Originally Posted by krishk24 (Post 4225571)
I do have a 500 mile trip - We could take a break halfway to give the car some cool off time. Is there a test that I can do myself - like say driving for sometime to see if its ok to take the car back home without having a mechanic look at it ? I am unable to get any appointments. let me know your thoughts, thank you

Don't worry about the trip home, your car sounds fine, just make a note to take it easy on the clutch. If you're rolling back too much, use the hill holder, that's exactly what it's for. In fact, you should probably rely on it regularly until you replace your clutch.

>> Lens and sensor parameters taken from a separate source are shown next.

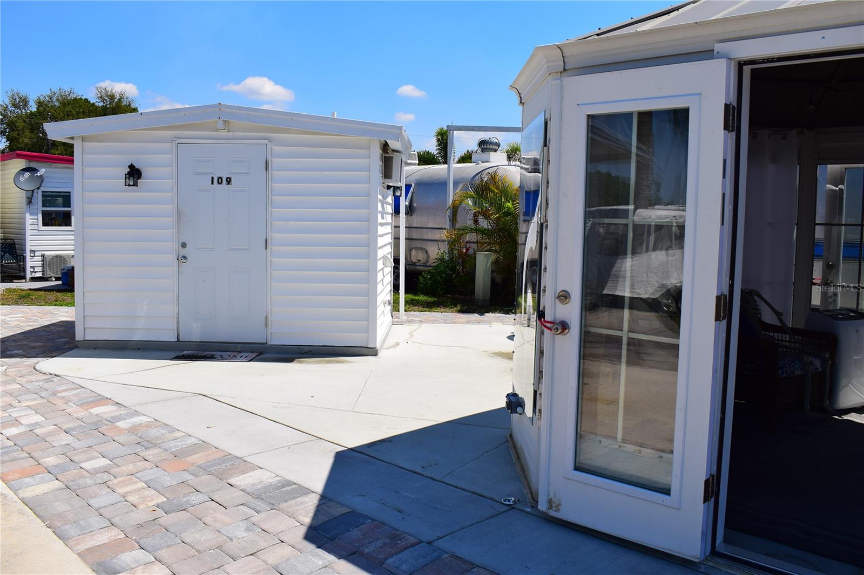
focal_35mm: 32
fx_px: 756
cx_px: 432
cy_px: 288
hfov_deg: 59.5
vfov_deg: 41.7
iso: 100
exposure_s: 1/320
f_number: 9
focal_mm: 21
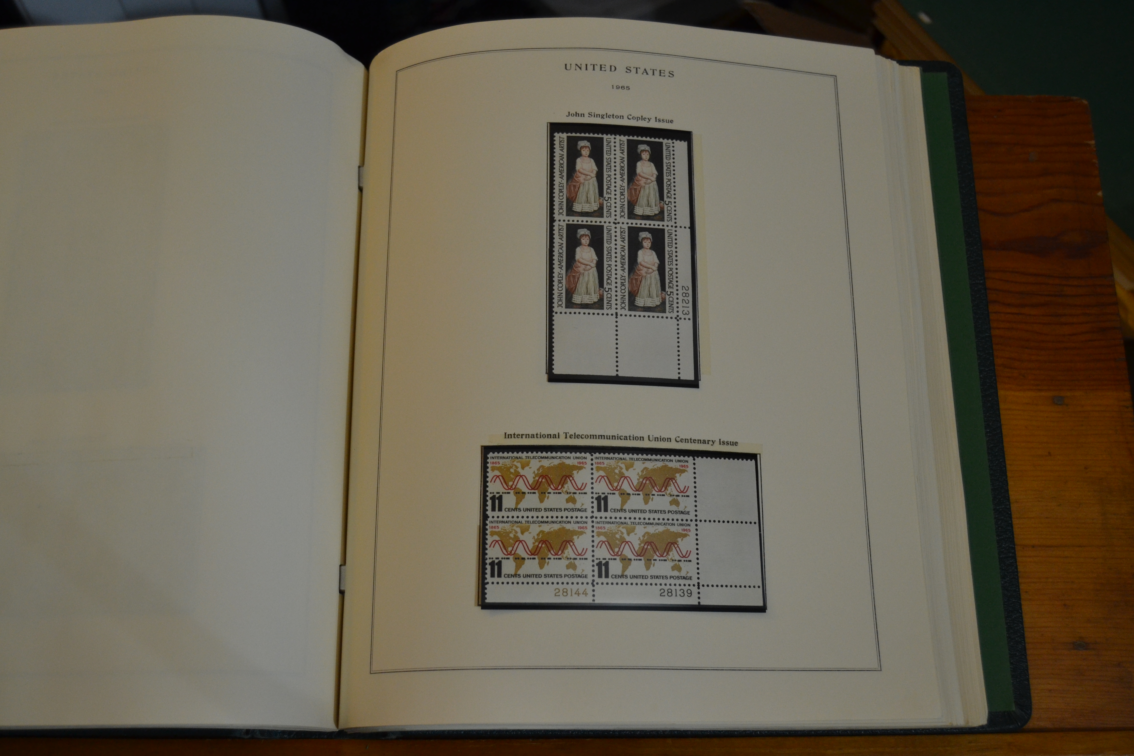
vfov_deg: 34.2
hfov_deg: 49.6
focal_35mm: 39
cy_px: 378
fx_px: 1228
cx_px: 567
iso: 900
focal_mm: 26
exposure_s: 1/60
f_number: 4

The clutch is really only worn when getting the car to start moving from a stop. Changing gears on the highway, or better yet, cruising in 6th for several hundred miles, isn't going to wear the clutch much at all if any (so long as you're not flooring it in every gear and driving like a dope). If you are rubbing the clutch a lot between gear changes, you need to learn how to change gears better.

Again, don't stress yourself out, even automatic trannies smell like burnt clutch when doing long climbs, it's normal. The stock clutch, like your stock brake pads, are made of organic material that smells a lot when they get hot, but it doesn't mean something has broken. Yes you may have severly reduced the life of your clutch, but it's perfectly fine to get you home. Stop worrying and enjoy the drive.

SubyDude81 12-31-2012 04:18 PM

How did you destroy the clutch on an 11'?
Not sure they will cover that as its obvious its been abused.

awalegacy 12-31-2012 04:34 PM

Driving a manual in San Francisco can be quite challenging. It's not hard to see how this can happen if you primarily drive on flat land.

You can roast the clutch a few times before it is so bad it won't get you home. Just keep the drivetrain load minimized.

hmmrdwn 12-31-2012 04:48 PM

I learned to drive on a vehicle with a worn out clutch. That was a treat. Eight inches of worthless travel and a half inch of engagement at end. I would be at an intersection with an incline and crap. Revving that baby and letting the clutch out....:spin: That clutch held up through me.

fredrik94087 01-01-2013 09:30 PM

Years ago...like 1980's, a one liner from a comedian in San Francisco was, "San Francisco, a Spanish word meaning my clutch is burnt out!"